When I worked in Petersburg at The Progress-Index, one of the perennial topics of conversation among the public was the departure of Brown & Williamson, one of the Big Six tobacco companies, from the city in 1986. Petersburg, despite not being considered a tobacco locality by the Virginia Tobacco Commission (another story for another day), has historically been a tobacco town, with tobacco manufacturing making up the major part of its economy.
With the utter breakdown of the city's finances in 2015–16, the 20-year conversation of who was to blame for Brown & Williamson's departure was once again revived. Many people still hold the view that the city was responsible for the exit because of concessions that it failed to make to the corporation—such as its supposed refusal to allow B&W to expand. But a look through the tobacco industry papers that the companies were forced to make public as part of the 1998 Master Settlement Agreement with 46 states reveals that the city in fact had nothing to do with the decision.
Brown & Williamson laid the groundwork for its Petersburg closure early, in the late 1970s. B&W's VP for personnel and labor relations Carroll H. Teague outlined the company's situation before the Senate Committee on Labor & Human Resources in September 1980:
In the 1960s, Brown & Williamson was growing at a rate twice that of our industry average. Moving into the 1970s, all indications were that this fantastic growth would continue. Our two major plants—in Louisville and Petersburg—had been expanded to the bursting point. Based on the company's projections, additional plant capacity was an absolute necessity.

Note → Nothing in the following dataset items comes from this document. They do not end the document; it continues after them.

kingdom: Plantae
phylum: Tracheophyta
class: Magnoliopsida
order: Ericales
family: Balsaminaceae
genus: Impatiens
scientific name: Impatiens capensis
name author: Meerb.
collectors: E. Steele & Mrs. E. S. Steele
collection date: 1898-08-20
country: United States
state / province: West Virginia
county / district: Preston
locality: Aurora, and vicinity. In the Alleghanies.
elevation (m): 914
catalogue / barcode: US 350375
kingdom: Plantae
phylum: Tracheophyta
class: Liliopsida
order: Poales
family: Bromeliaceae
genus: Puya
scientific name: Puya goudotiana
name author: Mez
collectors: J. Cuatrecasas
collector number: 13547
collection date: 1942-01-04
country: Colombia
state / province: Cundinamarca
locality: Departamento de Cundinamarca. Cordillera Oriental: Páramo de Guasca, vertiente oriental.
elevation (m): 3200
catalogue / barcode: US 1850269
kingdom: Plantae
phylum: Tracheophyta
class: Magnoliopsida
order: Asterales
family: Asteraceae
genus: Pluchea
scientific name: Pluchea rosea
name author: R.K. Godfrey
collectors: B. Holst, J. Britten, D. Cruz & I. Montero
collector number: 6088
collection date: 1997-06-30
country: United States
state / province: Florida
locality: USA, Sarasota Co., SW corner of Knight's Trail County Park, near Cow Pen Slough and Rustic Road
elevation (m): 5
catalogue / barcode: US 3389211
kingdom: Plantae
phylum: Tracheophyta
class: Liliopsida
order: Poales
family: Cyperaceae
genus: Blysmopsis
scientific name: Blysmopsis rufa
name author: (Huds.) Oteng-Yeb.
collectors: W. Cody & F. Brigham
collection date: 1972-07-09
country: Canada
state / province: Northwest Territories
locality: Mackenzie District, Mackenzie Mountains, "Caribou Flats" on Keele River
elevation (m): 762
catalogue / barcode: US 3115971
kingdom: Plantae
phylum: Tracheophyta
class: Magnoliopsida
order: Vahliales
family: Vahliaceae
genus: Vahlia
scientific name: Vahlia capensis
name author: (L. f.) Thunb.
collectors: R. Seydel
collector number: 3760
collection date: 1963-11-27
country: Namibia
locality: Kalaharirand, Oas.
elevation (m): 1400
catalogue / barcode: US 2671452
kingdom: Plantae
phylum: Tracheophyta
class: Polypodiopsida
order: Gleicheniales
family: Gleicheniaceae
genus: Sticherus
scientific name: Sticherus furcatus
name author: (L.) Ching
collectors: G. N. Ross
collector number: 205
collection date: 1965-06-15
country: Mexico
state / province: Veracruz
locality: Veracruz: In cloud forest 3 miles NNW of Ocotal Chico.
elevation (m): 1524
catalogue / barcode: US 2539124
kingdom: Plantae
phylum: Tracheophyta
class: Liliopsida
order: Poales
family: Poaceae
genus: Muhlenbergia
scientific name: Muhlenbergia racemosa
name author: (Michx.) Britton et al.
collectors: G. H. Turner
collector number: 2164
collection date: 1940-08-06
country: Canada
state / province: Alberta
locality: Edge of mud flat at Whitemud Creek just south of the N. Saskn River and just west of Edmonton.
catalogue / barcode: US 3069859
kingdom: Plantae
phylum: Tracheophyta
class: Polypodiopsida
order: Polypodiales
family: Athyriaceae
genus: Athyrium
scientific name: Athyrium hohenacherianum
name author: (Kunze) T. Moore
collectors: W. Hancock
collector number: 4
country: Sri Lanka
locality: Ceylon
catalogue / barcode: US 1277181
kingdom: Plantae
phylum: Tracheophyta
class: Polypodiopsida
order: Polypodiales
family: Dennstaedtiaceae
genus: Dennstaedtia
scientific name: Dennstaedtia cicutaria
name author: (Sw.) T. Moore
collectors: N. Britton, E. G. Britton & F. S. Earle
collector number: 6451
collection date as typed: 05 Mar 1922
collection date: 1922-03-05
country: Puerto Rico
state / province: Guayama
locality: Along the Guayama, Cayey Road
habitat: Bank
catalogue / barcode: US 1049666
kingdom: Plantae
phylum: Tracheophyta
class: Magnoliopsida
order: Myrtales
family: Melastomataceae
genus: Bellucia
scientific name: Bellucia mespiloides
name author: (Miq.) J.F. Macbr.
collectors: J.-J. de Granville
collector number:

In the early 70s, a Macon, Georgia plant was conceived and funded as an investment in the future. Then came the downturn. In 1973, our rate of growth declined. By 1975, our market share was decreasing at an accelerating rate. But substantial investments had been made in land, and construction had already begun on the Macon plant. That construction was continued with high hopes of rapidly turning the sales decline around, thus permitting the use of all three major manufacturing plants.
In January, 1977, the Macon plant was opened with a nucleus of employees transferred from Louisville and Petersburg. By 1978, however, the company's sales position had not improved; decline was continuing. Furthermore, total U.S. industry sales were leveling off. We had built beyond our needs. We had two multi-floor plants that were some 40 years old, and subject to all the problems of such facilities. We had one single-floor, ultra-modern operation with unparalleled production capabilities. For many reasons, some of which are technological, it became clear that Macon's production efficiency and output could provide the immediate economic stability as well as the growth potential that the company required. Macon had to become Brown & Williamson's primary manufacturing facility. Louisville operations would have to be phased out, Petersburg's reduced.
The Petersburg plant's labor force was subsequently cut by one-third beginning in 1979–1980. As late as the end of 1982, the company appears to have still hoped that it could preserve the Virginia plant: the 1982–1986 five-year program slated "$62.6 million to begin a modernization of the Petersburg plant and $50.6 million for a reconstituted tobacco plant" and observed that "by 1983 the latter will be economically attractive." However, even that plan offered a caution, declaring: "The currently envisioned improvements at Petersburg ... are contingent on the sales outlook. A significant shift in production volume up from the plan could require a major modernization at Petersburg, or the construction of a new plant. A significant shift down from the plan could require the movement of a major portion of export volume to Macon." By January 1983, a manufacturing, planning and engineering report had found that "a major renovation [at Petersburg or elsewhere] does not seem justifiable."
Three years later, in November 1983, a secret draft memo noted:
In the face of declining volumes, B&W has established that substantial savings in manufacturing costs can be made by transferring export cigarette manufacture from Petersburg to Macon ... Combined B&W and export sales for 1983 and 1984 are estimated at just under 80 billion cigarettes a year, as compared with the Macon capacity of 90 billion units. Thus there is sufficient capacity at Macon to service all B&W's cigarette sales with sufficient spare capacity to cover volume growth should it materialise ... Production at the new Macon plant will be considerably cheaper than at Petersburg because of lower overheads and manning levels. Export production at Macon will only require 396 hourly and salaried employees as compared with 751 at Petersburg.
About two weeks later, another secret memo reinforced the earlier document's points and further declared that "there are currently 1,243 employees at Petersburg, but of these 112 have already been informed of redundancy and a further 173 will have to go because of declining export volumes irrespective of the proposed move to Macon."
Nowhere in my searches of the Brown & Williamson tobacco documents did I find any allusions to the city's actions being a factor in the plant closure.